My Community Group is an amazing group of people. We get together every Tuesday night and attempt to share our lives together. We eat great food, laugh, pray, cry and talk about Jesus. It's pretty amazing. We also, from time to time, serve together. I'm not talking about easy serving - like passing out bulletins at church or picking up the donuts. I'm talking about serving outside of our comfort zone. The kind of serving that makes me feel very privileged and very selfish. It reminds me that I am more often haughty than humble. It's good for me.
This year we've been working with a lady in a neighborhood not too far from our church. It's been going ok. We helped her do some gardening and some of the ladies from our group have been in contact with her on a close to weekly basis. She was having some of her grandkids come live with her so today we were supposed to go over and help her paint the interior of her house. On Friday eveing, after all the paint supplies had been bought and the plan laid she called and said that she had to cancel. She had found another group of people that were able to do much more remodeling to her home - rip out walls, etc... I'd say we were bummed or disppointed but that wouldn't be honest. We were angry and discouraged. We felt used and lied to. It was a tough Friday night, especially for our group captain who had done all the careful planning.
On Saturday morning I had coffee with a dear friend.
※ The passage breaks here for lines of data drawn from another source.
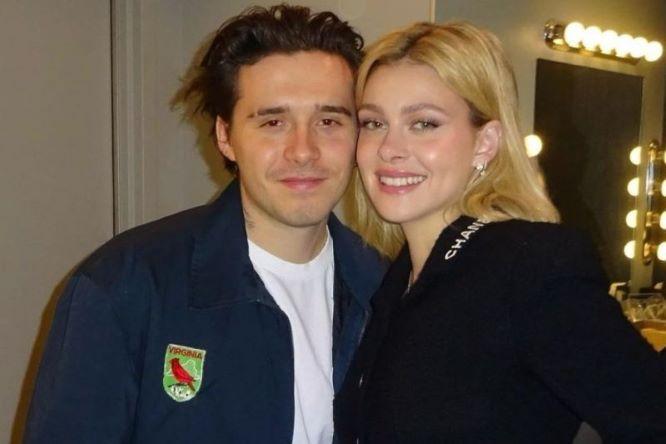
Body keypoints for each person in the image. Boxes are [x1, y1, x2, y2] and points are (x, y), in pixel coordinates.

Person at [25, 5, 386, 443]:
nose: (303, 150)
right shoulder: (123, 287)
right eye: (273, 122)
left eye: (328, 121)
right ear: (225, 136)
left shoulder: (384, 288)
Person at [335, 21, 666, 443]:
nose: (389, 149)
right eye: (373, 123)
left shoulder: (527, 266)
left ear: (485, 142)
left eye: (424, 124)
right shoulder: (396, 280)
I was venting about the situation and trying to process how to work through all these emotions and frustrations with our group. I said "I guess we just don't know what God is doing in her (the canceler's) life." And my friend said to me: "Or in yours." Ouch, Straight to the heart. She was right. I still contend that this woman we had been trying to help, partner with, and serve had been dishonest with us. It wasn't kind what she did, but God was working in me, too. Why was I serving? Why did everything need to go exactly as planned? Was I leaving room for the Holy Spirit to work in our group and in my heart? Not so much.
Then on Saturday afternoon another one of our group member's called me. She had an idea. There was a family that she knew that were having a hard time. We'll call them John and Susie. They had to move out of their home by Sunday. She thought maybe they could use a hand. I said go for it. See if we can do something. When my friend talked to John he nearly cried. They were losing their home and they had no one to help them load the truck. Their kids had been sick all week and nothing was packed. They were desperate.
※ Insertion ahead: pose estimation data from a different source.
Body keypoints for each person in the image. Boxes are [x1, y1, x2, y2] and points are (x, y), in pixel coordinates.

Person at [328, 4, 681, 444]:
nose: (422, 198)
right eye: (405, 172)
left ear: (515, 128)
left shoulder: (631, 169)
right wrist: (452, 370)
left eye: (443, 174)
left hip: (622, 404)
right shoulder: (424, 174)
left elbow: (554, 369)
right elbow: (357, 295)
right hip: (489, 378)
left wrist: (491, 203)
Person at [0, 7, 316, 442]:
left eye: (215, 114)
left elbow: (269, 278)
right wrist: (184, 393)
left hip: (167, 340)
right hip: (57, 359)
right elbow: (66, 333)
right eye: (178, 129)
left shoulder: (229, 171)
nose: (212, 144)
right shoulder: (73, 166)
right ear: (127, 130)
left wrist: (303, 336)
Sunday morning our group met for breakfast before we started our service day and one of the guys said "blessed are the flexible for they shall not break." Even though our carefully laid plans has been canceled, they had served their purpose. We were ten people with an entire Sunday morning free, three empty trucks and four pots of coffee. We were ready to go.
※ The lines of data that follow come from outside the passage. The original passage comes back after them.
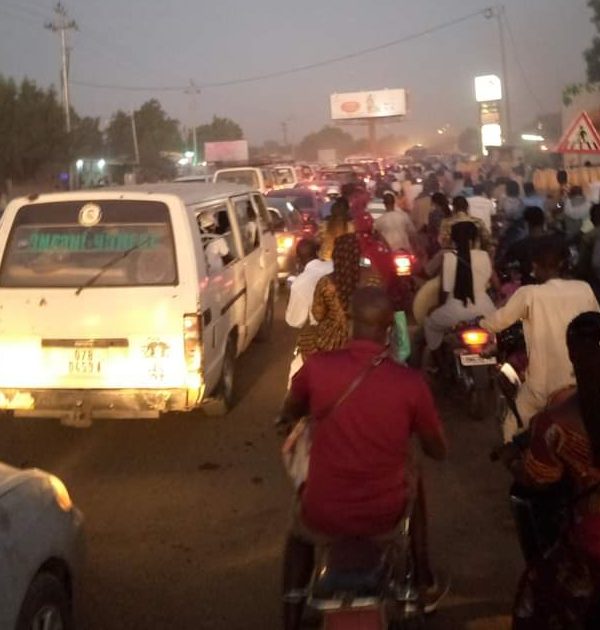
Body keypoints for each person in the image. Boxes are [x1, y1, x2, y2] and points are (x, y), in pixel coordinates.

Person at [280, 287, 448, 630]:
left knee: (298, 535)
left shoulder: (317, 367)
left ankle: (292, 614)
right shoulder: (410, 383)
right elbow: (437, 449)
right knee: (414, 486)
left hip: (323, 512)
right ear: (391, 327)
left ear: (349, 320)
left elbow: (291, 410)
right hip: (384, 515)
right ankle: (420, 584)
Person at [503, 312, 600, 628]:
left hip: (592, 539)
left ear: (571, 352)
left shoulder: (557, 421)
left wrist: (514, 464)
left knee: (537, 589)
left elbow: (538, 480)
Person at [481, 236, 600, 442]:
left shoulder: (529, 294)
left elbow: (497, 323)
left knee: (512, 423)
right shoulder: (584, 289)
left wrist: (481, 322)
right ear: (565, 263)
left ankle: (519, 465)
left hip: (544, 389)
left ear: (534, 266)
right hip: (583, 383)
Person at [424, 221, 496, 356]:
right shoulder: (485, 256)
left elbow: (444, 292)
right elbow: (495, 285)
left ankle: (435, 356)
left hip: (454, 311)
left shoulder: (448, 257)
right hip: (486, 310)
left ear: (453, 239)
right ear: (475, 239)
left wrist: (438, 307)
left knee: (430, 324)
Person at [307, 233, 361, 357]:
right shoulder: (370, 280)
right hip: (361, 339)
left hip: (329, 342)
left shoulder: (326, 283)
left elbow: (318, 315)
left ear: (336, 255)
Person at [285, 239, 333, 375]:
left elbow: (295, 321)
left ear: (298, 259)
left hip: (320, 340)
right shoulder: (333, 267)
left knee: (295, 374)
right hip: (346, 336)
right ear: (318, 252)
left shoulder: (299, 284)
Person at [499, 206, 548, 286]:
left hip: (528, 287)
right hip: (553, 288)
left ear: (526, 223)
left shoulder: (519, 246)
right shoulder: (555, 242)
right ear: (544, 221)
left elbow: (503, 265)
This afternoon as I watched my commuity group clean a dirty kitchen, fold mounds of laundry, load truck load after truck load of boxes and do it all while with laughter and a generous spirit. I was so proud. I remembered that God works in his own ways. We don't often get to see the big pitcure, but he always does. Today I learned that if we are willing to be his hands to our neighbors then he won't let our energy go to waste. I learned that serving isn't about a well planned work day, it's about partnering with God on the things he puts in our path.